Her şeyden önce, ülke ekonomisini cari açık yönünden dayanılamayacak seviyede olduğu unutulmamalıdır. İç tasarruf oranımız çok düşük, yüzde 20-24'lerde olacağına yüzde on ikilerde. Düşük sermaye birikimimiz yıllardır, yeni yetişen ve işgücü pazarına giren insanlarımıza yeterli iş yeri açılmasına büyük engel.
Asgari ücret milli gelirimize oranla yüksek. Bu da kayıt dışı ekonomiyi teşvik ediyor.
Enerji, sanayinin ana girdisi ama fiyatı çok yüksek, maliyetleri şişiriyor, bizi uluslar arası rekabette gerilere itiyor.

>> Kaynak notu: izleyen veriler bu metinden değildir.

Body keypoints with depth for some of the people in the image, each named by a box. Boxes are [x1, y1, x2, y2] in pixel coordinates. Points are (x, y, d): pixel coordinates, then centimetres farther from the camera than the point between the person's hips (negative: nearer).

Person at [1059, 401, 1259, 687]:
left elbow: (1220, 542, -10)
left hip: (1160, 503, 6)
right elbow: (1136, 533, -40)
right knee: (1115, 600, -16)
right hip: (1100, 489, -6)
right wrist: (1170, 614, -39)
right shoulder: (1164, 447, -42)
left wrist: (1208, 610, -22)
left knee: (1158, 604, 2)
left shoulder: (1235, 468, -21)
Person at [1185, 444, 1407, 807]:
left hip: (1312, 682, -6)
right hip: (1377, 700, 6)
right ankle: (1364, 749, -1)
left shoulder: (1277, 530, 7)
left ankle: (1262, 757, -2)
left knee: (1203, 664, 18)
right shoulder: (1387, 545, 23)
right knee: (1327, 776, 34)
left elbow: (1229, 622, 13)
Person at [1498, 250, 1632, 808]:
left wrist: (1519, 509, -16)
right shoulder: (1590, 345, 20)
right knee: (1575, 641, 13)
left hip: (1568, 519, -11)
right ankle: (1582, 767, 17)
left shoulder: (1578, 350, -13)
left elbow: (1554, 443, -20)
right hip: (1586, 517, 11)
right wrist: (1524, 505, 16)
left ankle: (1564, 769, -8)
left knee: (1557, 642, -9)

Kırılgan ekonomimiz adeta bıçak sırtında. Çevremizde herkes ile kavgalıyız, bu durum bizim askeri harcamalarımızı büyütmeye itiyor.Hal böyle iken,partilerin vaat yarışmalarını yaşıyoruz. Haddim olmayarak partilerin yönetimlerine 'yavaş beyler diyorum'.
Vakti ile Süleyman Demirel erken emeklilik vaat etti. Kadınlar 38, erkekler 43 yaşında emekli oldu. O güne kadar açık vermeyen sosyal güvenlik sistemimiz on yıl içinde çöktü. Şimdi sisteme girenler 43 değil 63 yaşında emekli olabilecekler. Bu vaat o gün için bazılarına cazipti, ama geleceğimizi çaldık. Çocuklarımız 55 yaşında emekli olabilirken, şimdi 63 yaşını beklemek durumda kaldılar. Vermek, vaat etmek çok kolay, güç olan bu vaadin topluma getireceği yükü nereden karşılanacağıdır.